Zumindest im Zellentrakt hatte Stenmark die Übersicht behalten, wie Hasard flüchtig feststellte, denn der blonde Schwede bugsierte gerade den Generalkapitän in eine Zelle und verschloß dann die Gittertür.

Der dicke Hafenkapitän rang die Hände, war blaurot im Gesicht und schien einem Schlaganfall nahe. Nils Larsen redete beruhigend auf ihn ein.

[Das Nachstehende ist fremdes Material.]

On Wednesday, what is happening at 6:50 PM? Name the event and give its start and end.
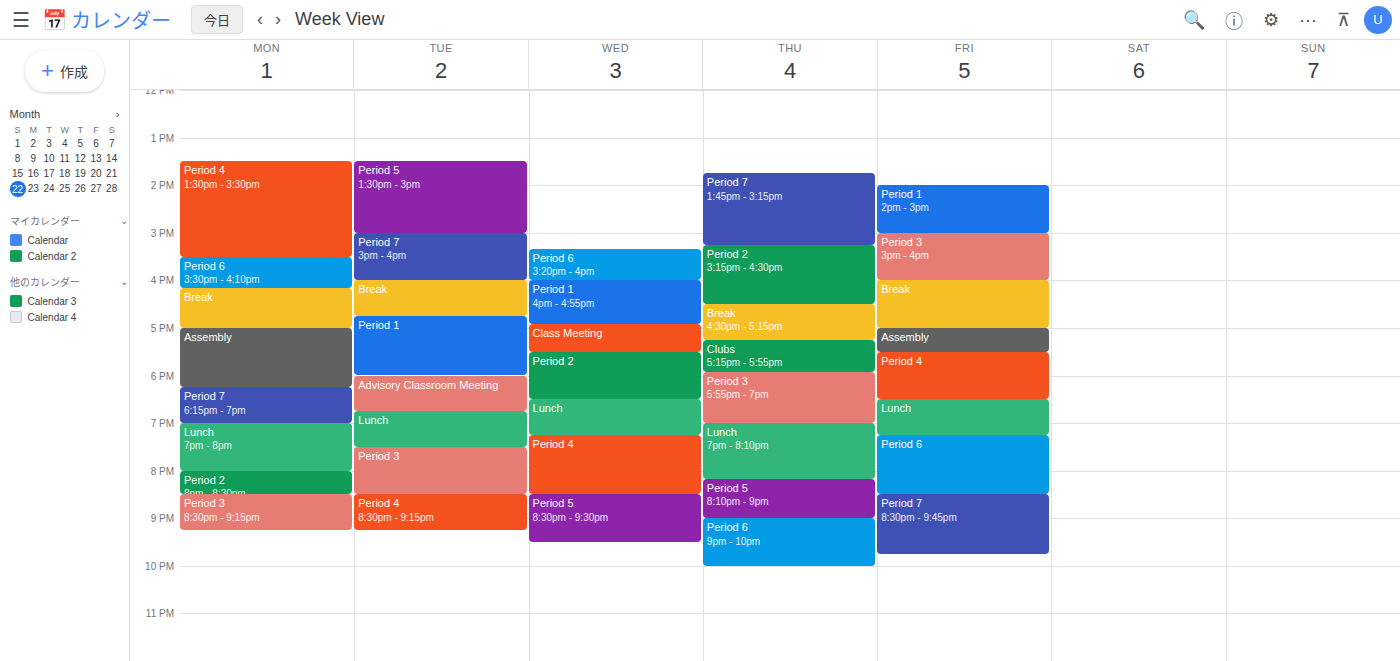
"Lunch", 6:30 PM to 7:15 PM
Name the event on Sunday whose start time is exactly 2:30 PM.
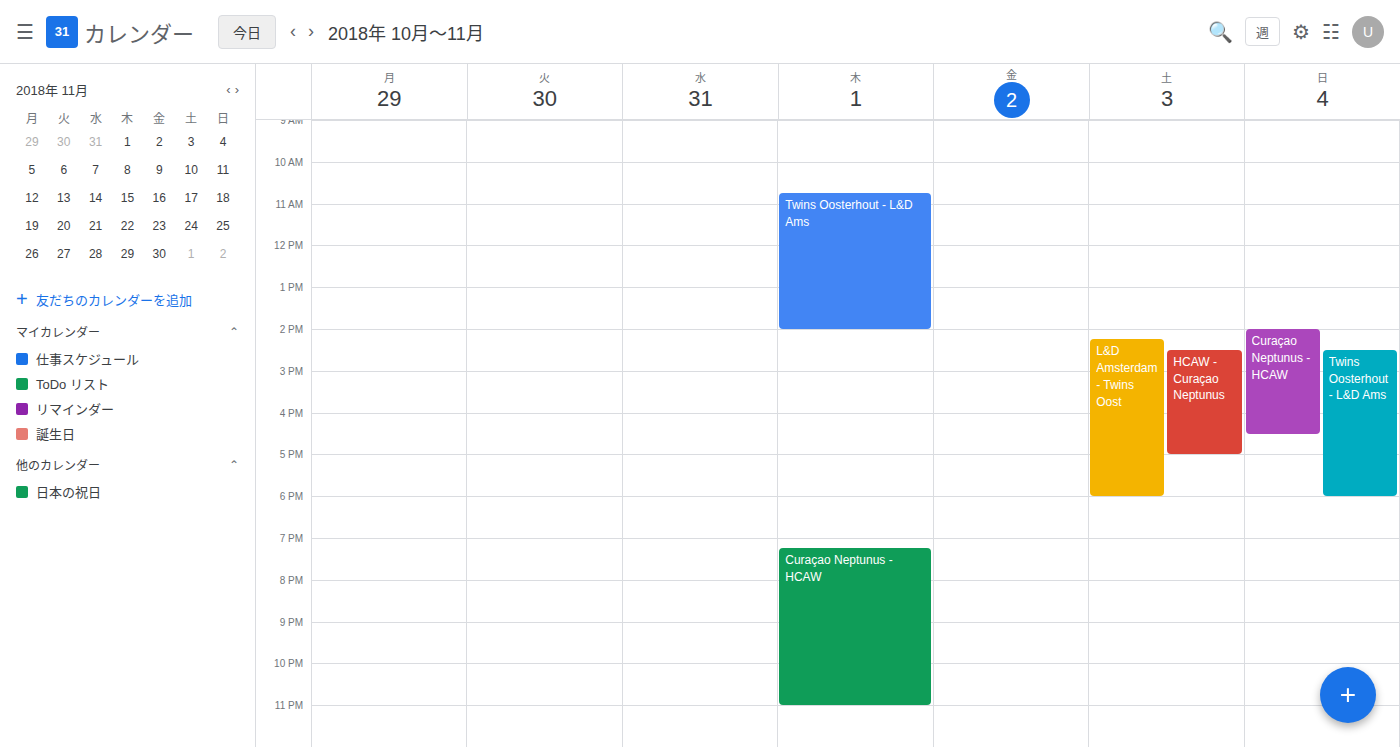
"Twins Oosterhout - L&D Ams"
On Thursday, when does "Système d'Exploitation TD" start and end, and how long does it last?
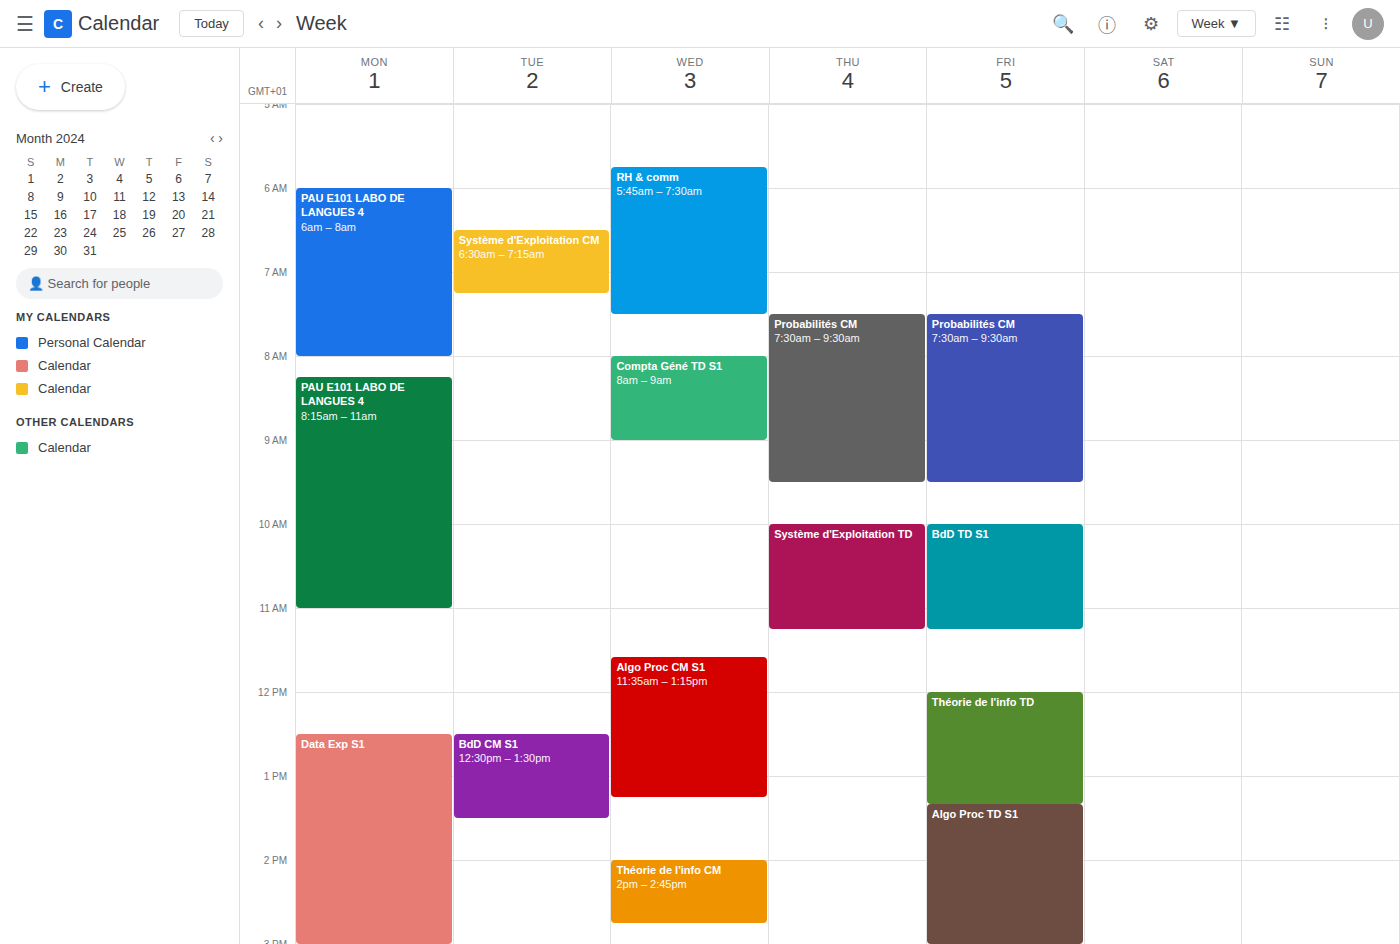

Carberry kniete über einem in Felle gekleideten Mann, einem ziemlichen Klotz von Kerl, und tätschelte ihm die Wangen mit seiner Pranke, das heißt, er verabfolgte ihm Ohrfeigen, um ihn munter zu kriegen.

Als Hasard neben ihn trat, schaute er zu ihm auf. Hasard verbiß sich ein Grinsen. Das Ding, das da auf Carberrys linkem Auge erblühte, war kein Veilchen mehr, wie man es gewöhnlich nannte, nein, das war eher eine prall gestopfte Blutwurst, allerdings mit der Eigenschaft, sich noch weiter ausdehnen und noch prächtigere Farben produzieren zu können.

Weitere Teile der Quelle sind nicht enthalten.